Хотя еда не будет иметь для нее особенного значения. Кроме сластей! Множество разноцветных кремов и сверкающих желе, и славное, прозрачное, сладкое взбитое мороженое с фруктами. Ах, как все это Должно быть прекрасно и роскошно! Какой аромат, какие духи, какое убранство! Играть будет лучший струнный оркестр в мире, дополненный шестью арфами (Риппл очень любила арфу), но страстные звуки музыки не заглушат разговоров, которые отовсюду будут до нее доноситься.

– О, посмотрите, вот Риппл! Вы видите ее? Та изящная девушка в великолепном манто. Вот она идет. Балерина Риппл!

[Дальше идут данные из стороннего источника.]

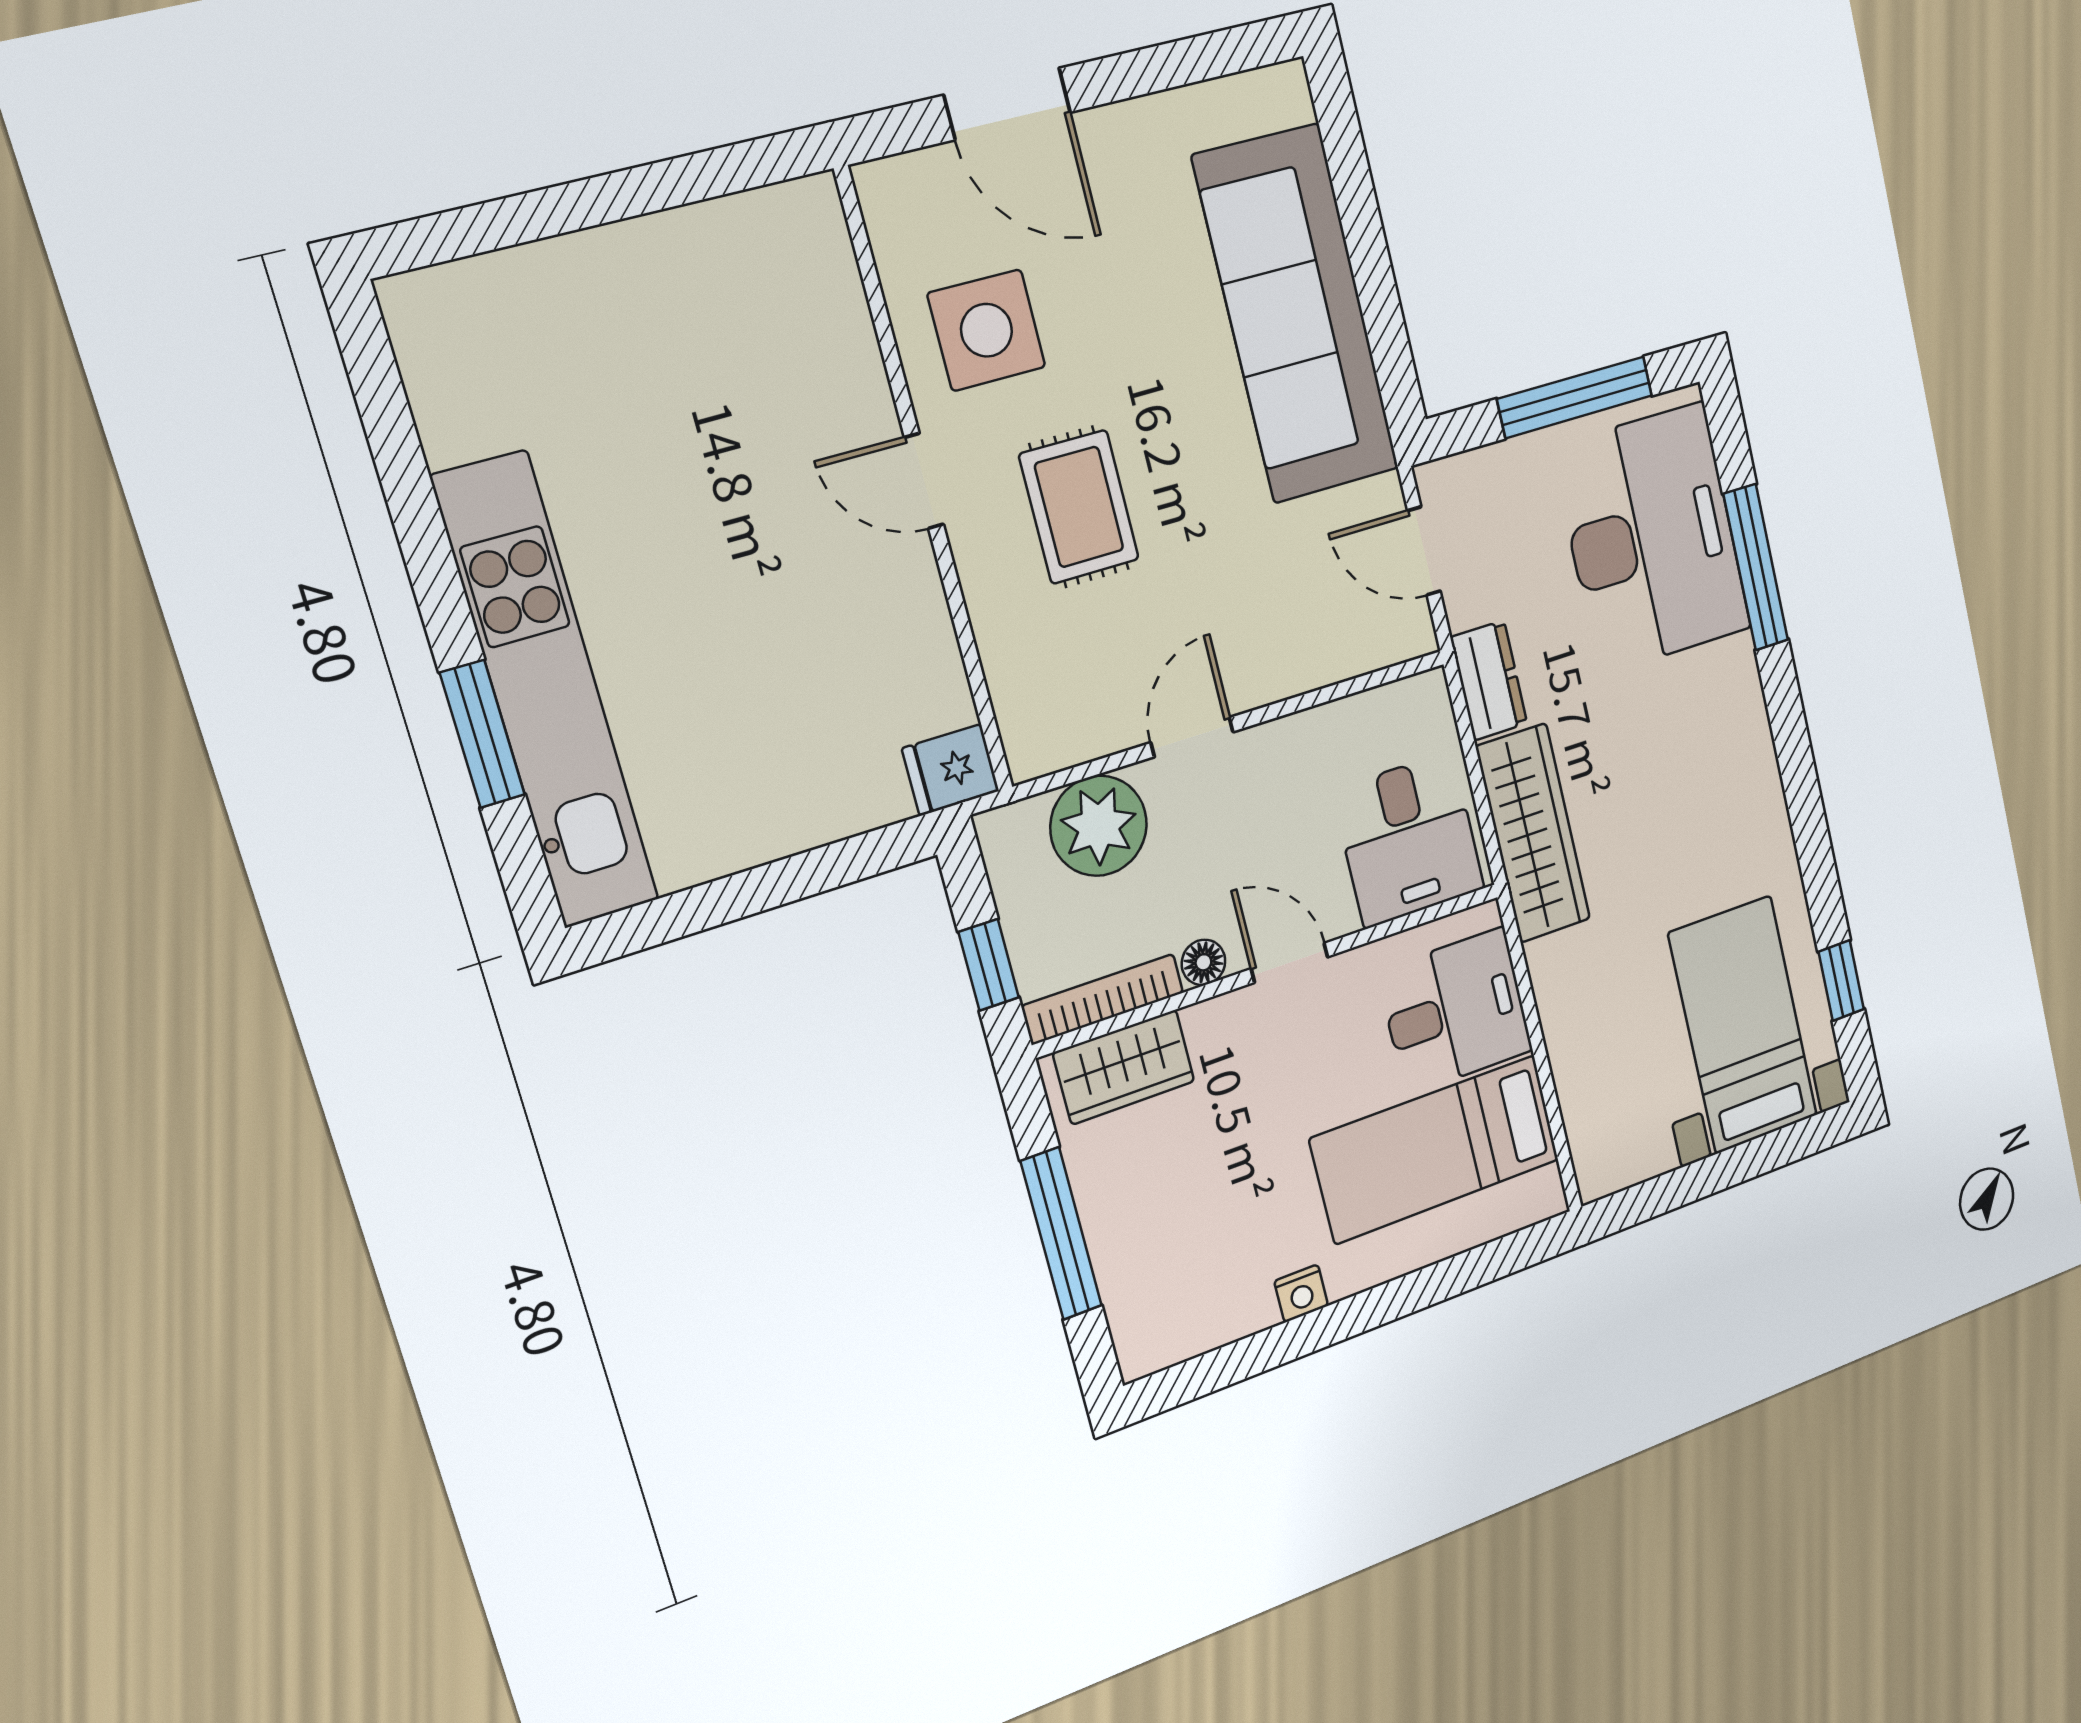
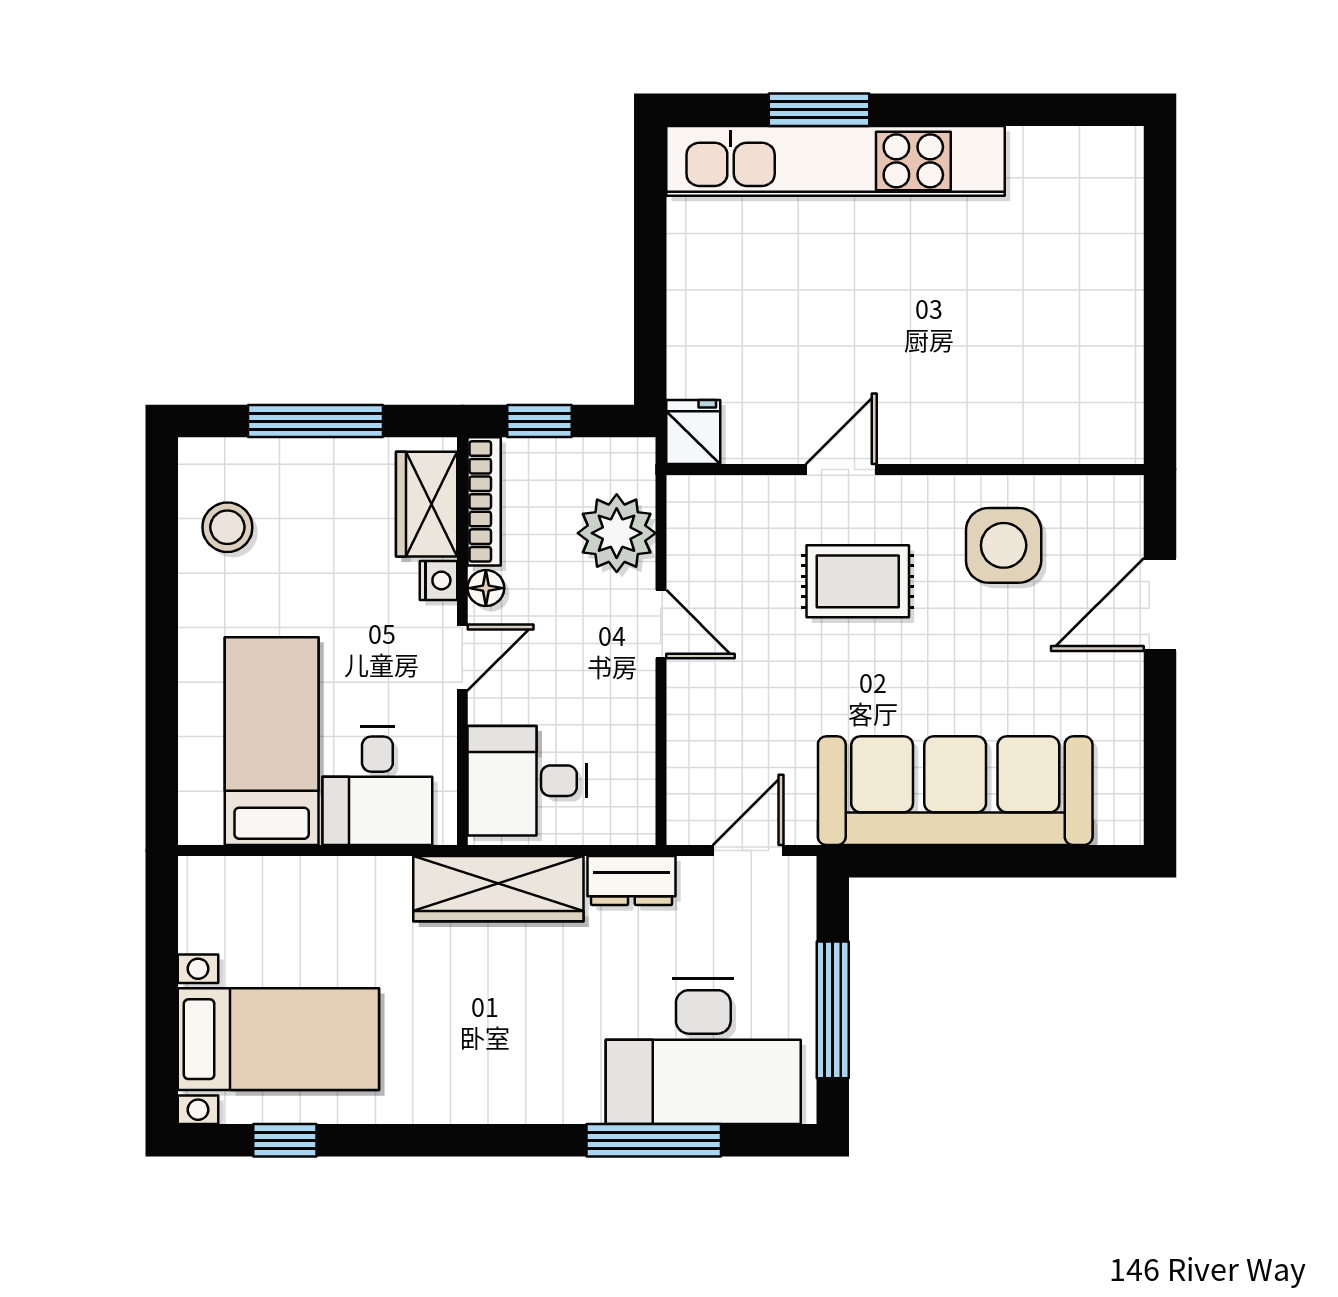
door: (924, 481) -> (841, 469), moved
stool: (1211, 1290) -> (227, 527), added
nightstand: (1301, 1293) -> (438, 580), moved, turned 180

Вместо всего этого танцовщица Риппл сидела совсем одна за столиком в маленьком, плохоньком, дешевом итальянском ресторанчике, поблизости от «Колизеума». Комнатка была мрачной, несмотря на зеркала и картины в золоченых рамах. Сонные мухи лениво ползали по вянущим бананам и апельсинам на стеклянных блюдах и по темному потолку. Скатерти были в пятнах от пролитого соуса. За столиками сидели только два старых француза, театральные парикмахеры, небритый журналист и Риппл в своем синем шерстяном костюме и черной шляпе. Грим был заботливо снят маслом какао с ее нежного растерянного личика, но на нем сияло то выражение, которого никогда не было до этого вечера и которое преобразило его больше, чем самый утонченный грим. Она сидела неподвижно.

– Что угодно, мисс? – спросил официант, бледный маленький итальянец. Он стоял уже почти минуту, держа в руках меню, написанное синим карандашом.

– О! Дайте мне цыпленка, – сказала Риппл, очнувшись от своих мыслей и глядя невидящим взором на стоящую на столе зеленую фаянсовую вазу с двумя умирающими хризантемами. – Жареного цыпленка с хлебным…

– К сожалению, цыплята кончились, мисс.

– Тогда я не знаю, что мне взять, – сказала Риппл. Официант отрывисто предложил ей несколько блюд, и Риппл уловила слово «яичница».